Entonces, detrás de Faisal, apareció la figura esbelta de una mujer. Una rubia de California con una sonrisa tan ancha como el Pacífico. La siguió Simon Partridge, con una expresión que era una súplica muda que pedía comprensión.
Faisal descendió con agilidad y se dirigió hacia Abdullah, para realizar una inclinación de respeto sobre sus manos. Durante un instante Abdullah se mostró triunfal.
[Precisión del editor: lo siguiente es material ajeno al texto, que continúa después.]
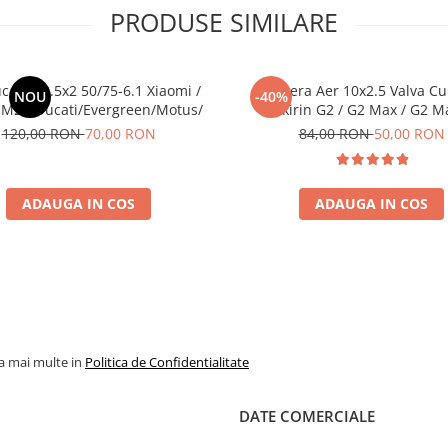
PRODUSE SIMILARE
c Plin 8.5x2 50/75-6.1 Xiaomi /
Camera Aer 10x2.5 Valva Cu
NOU
-40%
M2 / Ducati/Evergreen/Motus/
Kukirin G2 / G2 Max / G2 M
120,00 RON
70,00 RON
84,00 RON
50,00 RON
ADAUGA IN COS
ADAUGA IN COS
la mai multe in
Politica de Confidentialitate
DATE COMERCIALE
Pero entonces Faisal, con toda la confianza de la juventud, extendió las manos y esperó que su primo le devolviera el honor, lo reconociera primero como su igual, luego como su señor.
Abdullah mostró unos instantes de vacilación y Hassan contuvo el aliento, pero Faisal no movió un músculo, sencillamente esperó, y tras un momento que pareció estirarse una eternidad, el regente terminó por ceder ante su rey.
Luego Faisal se situó ante Hassan y extendió las manos, pero en esa ocasión con una sonrisa irónica, como si fuera consciente de la reprimenda que le esperaba. La inclinación de Hassan ocultó una expresión pétrea, en la que se ocultaba un considerable grado de respeto. El niño se había convertido en un hombre. E incluso sin los atavíos de un príncipe para conferirle dignidad, había obligado a retroceder a Abdullah.
Rose observó todo desde cierta distancia, presentando a los personajes del acto como una voz de fondo incorpórea para las imágenes que eran transmitidas vía satélite a su cadena de televisión. Notó, sin expresarlo en voz alta, que la joven mujer que lo acompañaba fue desviada a una limusina mientras Faisal continuaba con la ceremoniosa llegada.
Entonces, mientras el emir se dirigía a su coche con Hassan a su lado, Rose preguntó:
– ¿Está contento de hallarse en casa, Su Alteza?
– Muy contento, señorita Fenton -se detuvo y se acercó a su micrófono. Hassan, desgarrado entre el deseo de dejar una distancia segura entre ellos y mantener las riendas firmes de su joven protegido, al final lo siguió, pero permaneció a dos metros de ella, con la vista clavada en algún punto encima de su cabeza-. Aunque como puede ver mi viaje fue bastante sorpresivo, de ahí mi atuendo informal. Todos hemos estado bastante preocupados por usted -hizo que sonara como si su súbita desaparición hubiera provocado su repentino regreso.